The GhostWriter, a JavaScript 2D Game with Canvas - marcoponds
http://codepen.io/marco-ponds/pen/gawVZY
======
igl
Doesn't work :/ OSX Chrome Version 45.0.2454.101 (64-bit)

------
Kiro
It tells me to type but type what? I press all the keys but can't manage to
kill a single ghost.

------
shade23
Works on FF,but not chrome.That's interesting

EDIT: well there you go : Uncaught TypeError: Cannot read property
'toLowerCase' of undefined

EDIT2: a relevant bug[1] and it even suggests a work around.

[1]:[http://bugs.jquery.com/ticket/15220](http://bugs.jquery.com/ticket/15220)
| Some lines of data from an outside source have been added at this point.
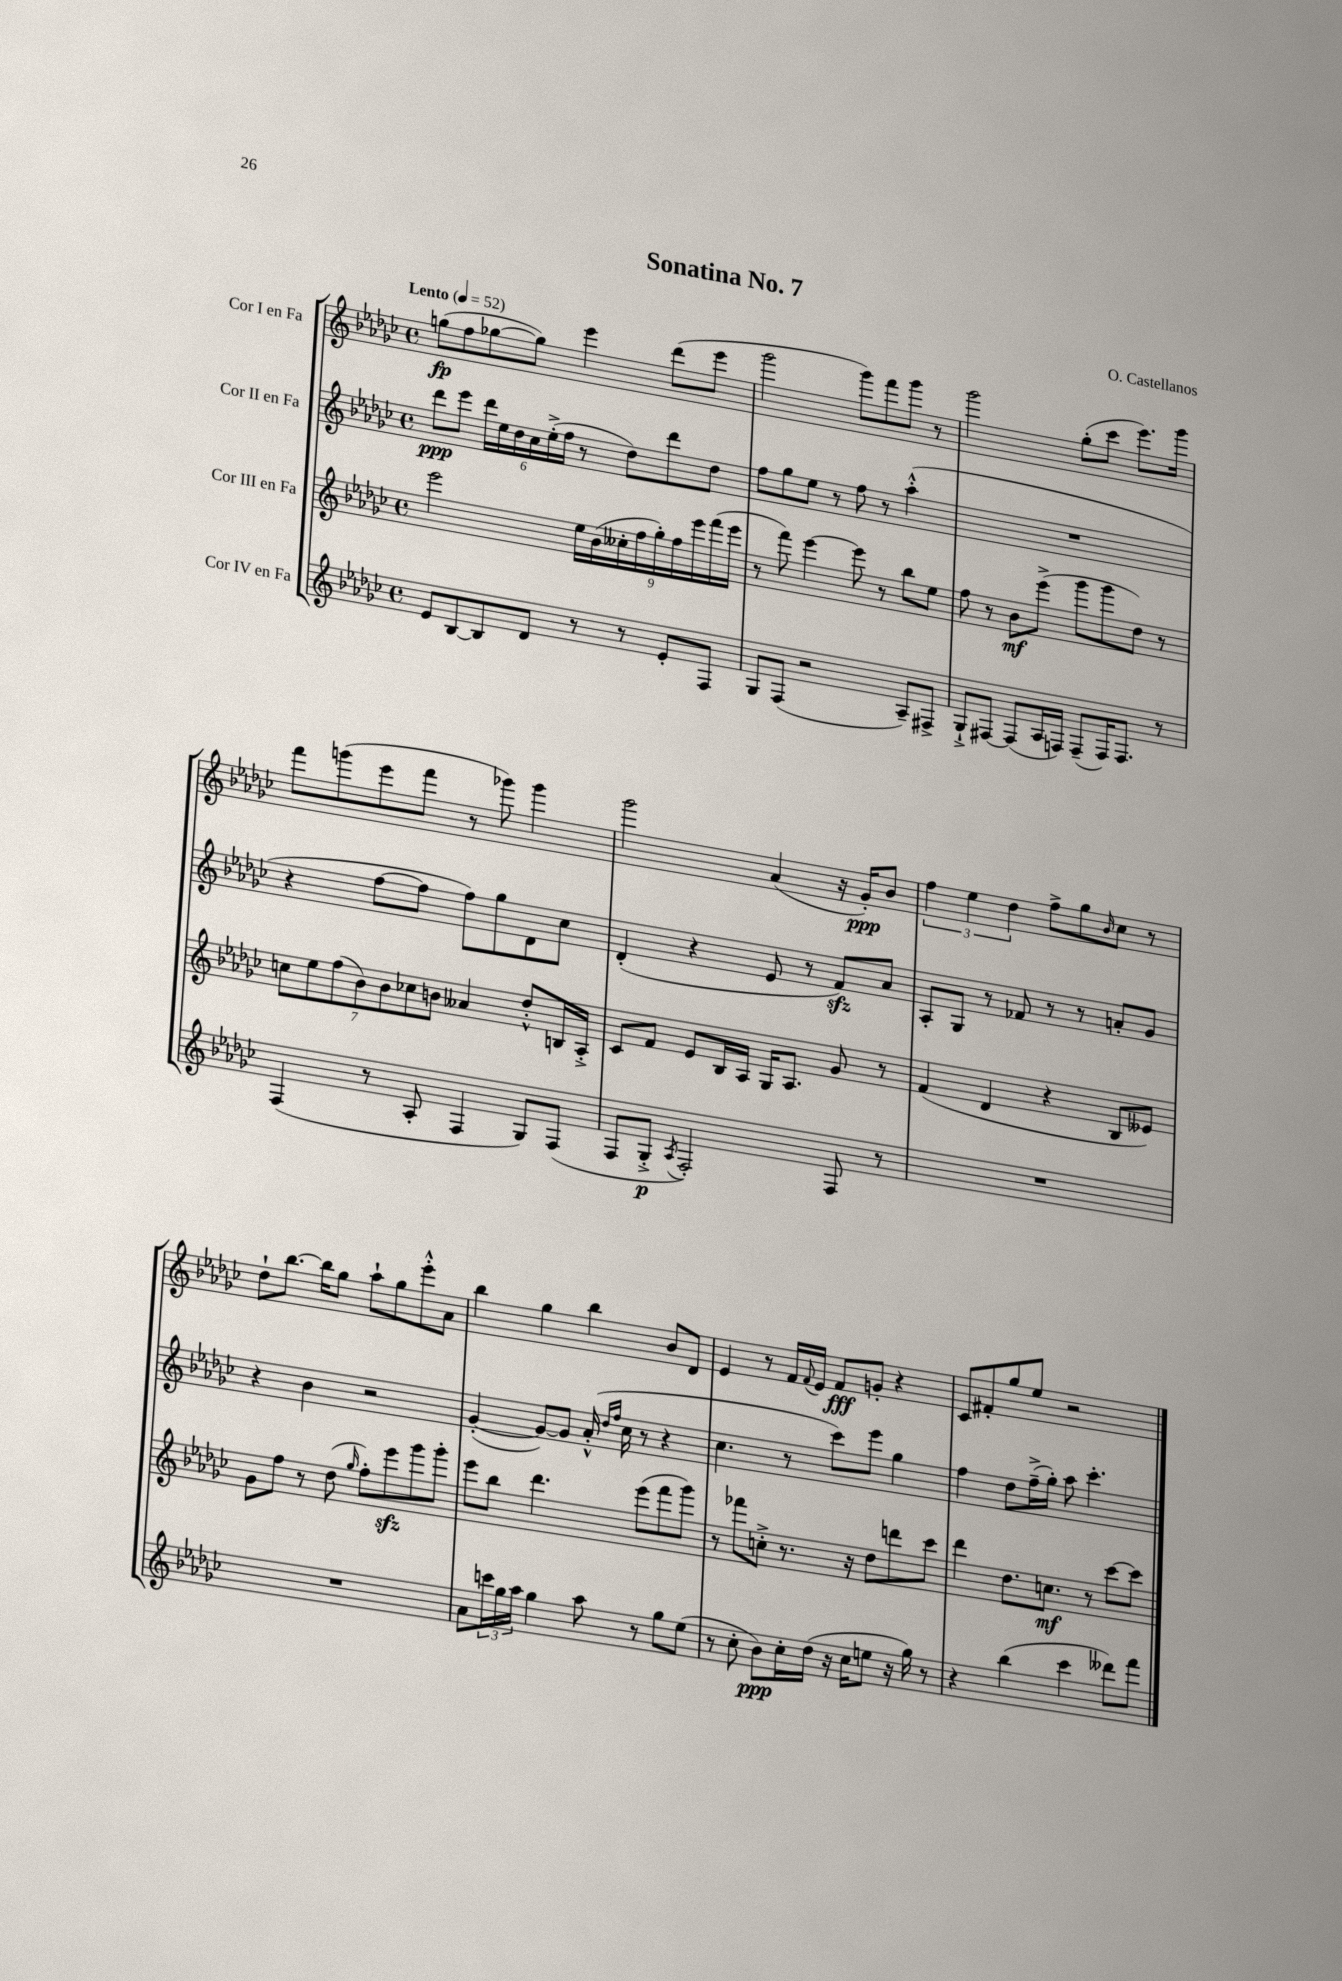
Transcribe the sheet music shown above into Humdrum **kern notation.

**kern	**kern	**kern	**kern
*staff4	*staff3	*staff2	*staff1
*clefG2	*clefG2	*clefG2	*clefG2
*k[b-e-a-d-g-c-]	*k[b-e-a-d-g-c-]	*k[b-e-a-d-g-c-]	*k[b-e-a-d-g-c-]
*M4/4	*M4/4	*M4/4	*M4/4
*met(c)	*met(c)	*met(c)	*met(c)
*MM52	*MM52	*MM52	*MM52
8e-/L	2eee-\	8ddd-\L	(8gg\L
[8B-/	.	8eee-\J	8ff\
8B-/]	.	24ddd-\LL	[8gg-\
.	.	24ee-\	.
.	.	24dd-\	.
8d-/J	.	24cc-\	8gg-\]J)
.	.	(24ee-'^\	.
.	.	24ff\JJ	.
8r	18ee-\LL	8r	4eee-\
.	(18b-\	.	.
.	18cc--'\	.	.
8r	.	8dd-\L)	.
.	18ff\	.	.
.	18gg-'\)	.	.
8e-'/L	.	8ddd-\	(8ddd-\L
.	18ff\	.	.
.	18eee-\	.	.
8F/J	.	8dd-\J	8eee-\J
.	(18fff\	.	.
.	18eee-\JJ	.	.
=	=	=	=
8G-/L	8r	8ff\L	2ggg-\
(8F/J	8fff\)	8gg-\	.
2r	[4eee-\	8ee-\J	.
.	.	8r	.
.	8eee-\]	8ff\	8ggg-\L)
.	8r	8r	8fff\
8A-~/L)	8bb-\L	(4aa-'^^\	8ggg-\J
8F#^/J	8ee-\J	.	8r
=	=	=	=
8G-`^/L	8ff\	1r	2ggg-\
[8F#/J	8r	.	.
(8F#/]L	8b-\L	.	.
16A-/L	(8eee-^\J	.	.
16F/JJ)	.	.	.
(8F~/L	8ggg-\L	.	(8gg-'\L
16F/K)	8ggg-\	.	8ccc-\J
8.F/J	.	.	.
.	8dd-\J)	.	8.eee-\L)
8r	8r	.	.
.	.	.	16ggg-\Jk
=	=	=	=
(4F/	14cc\L	4r	8fff\L
.	14ee-\	.	.
.	.	.	(8ggg\
.	(14ff\	.	.
.	14b-\)	.	.
8r	.	[8ff\L	8eee-\
.	14b-\	.	.
.	14cc-\	.	.
8A-'/	.	8ff\]J	8fff\J
.	14b\J	.	.
4F/	4a--/	8ff\L)	8r
.	.	8gg-\	8ggg-\)
8G-/L)	8dd-'^^/L	8d-\	4ggg-\
(8F/J	16B/L	8cc-\J	.
.	16A-'^/JJ	.	.
=	=	=	=
8F/L	8c-/L	(4d-'/	2ggg-\
8G-'^/J	8f/J	.	.
8qA-/	.	.	.
2F'/)	8e-/L	4r	.
.	16B-/L	.	.
.	16A-/JJ	.	.
.	16G-/LK	8e-/	(4a-/
.	8.A-/J	.	.
.	.	8r	.
8F/	8g-/	8f/L)	16r
.	.	.	16g-'/LK)
8r	8r	8a-/J	8b-/J
=	=	=	=
1r	(4f/	8A-'/L	6ff\
.	.	8G-/J	.
.	.	.	6ee-\
.	4d-/	8r	.
.	.	.	6dd-\
.	.	8f-/	.
.	4r	8r	8ff^\L
.	.	8r	8gg-\
.	.	.	16qqb-/
.	8B-/L	8a'/L	8cc-\J
.	8e--/J)	8g-/J	8r
=	=	=	=
1r	8g-\L	4r	8dd-`\L
.	8ff\J	.	[8.bb-\J
.	8r	4b-\	.
.	.	.	16bb-\]LK
.	(8dd-\	.	8gg-\J
.	16qqgg-/	.	.
.	8ff'\L)	2r	8aa-`\L
.	8eee-\	.	8gg-\
.	8ggg-\	.	8eee-'^^\
.	8ggg-'\J	.	8a-\J
=	=	=	=
8a-\L	8eee-\L	([4g-'/	4bb-\
24ccc\L	8bb-\J	.	.
24gg-\	.	.	.
24aa-\JJ	.	.	.
4gg-\	4.ddd-\	8g-/_L)	4gg-\
.	.	8g-/]J	.
8aa-\	.	(16a-'^^/	4bb-\
.	.	16qqdd-/LL	.
.	.	16qqff/JJ	.
.	.	16cc-\	.
8r	(8eee-\L	8r	.
8gg-\L	8fff\	4r	8b-/L
(8ee-\J	8ggg-\J)	.	8d-/J
=	=	=	=
8r	8r	4.cc-\	4e-/
8cc-'\	8fff-\L	.	.
8b-\L)	8cc'^\J	.	8r
16cc-'\L	8.r	8r	16f/LL
.	.	.	8qqf/
(16dd-\JJ	.	.	16e-/JJ
16r	.	8ccc-\L)	8f/L
16cc-\LK	16r	.	.
8ee\J	8dd-\L	8eee-\J	8g'/J
16r	8ddd\	4gg-\	4r
16gg-\)	.	.	.
8r	8ccc-\J	.	.
=	=	=	=
4r	4ddd-\	4ff\	8c-/L
.	.	.	8f#'/
(4bb-\	8.dd-\L	8dd-\L	8gg-/
.	.	(16ff~^\L	8ee-/J
.	8.cc\J	16gg-'\JJ)	.
4ccc-\	.	8aa-\	2r
.	8r	4.ccc-'\	.
8ddd--\L)	[8ccc-\L	.	.
8fff\J	8ccc-\]J	.	.
==	==	==	==
*-	*-	*-	*-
chrome apparently does not have event.key ; you could try event.keyCode or
event.keyIdentifier

------
marcoponds
Thank you for your thoughts. This 'game' has been created in just a few hours
as a personal experiment, and it'n not designed to be completely cross
platform. However, I will edit the code, trying to get a more nice experience.

A major issue is that codepen doesn't automatically focus the frame of the
game, and this causes the keyboard event to be missed.

------
Timucin
Tried to type actual words but didn't work for me either. Tested with OSX
Chrome.

------
dyeje
Pressed all my keys, didn't shoot.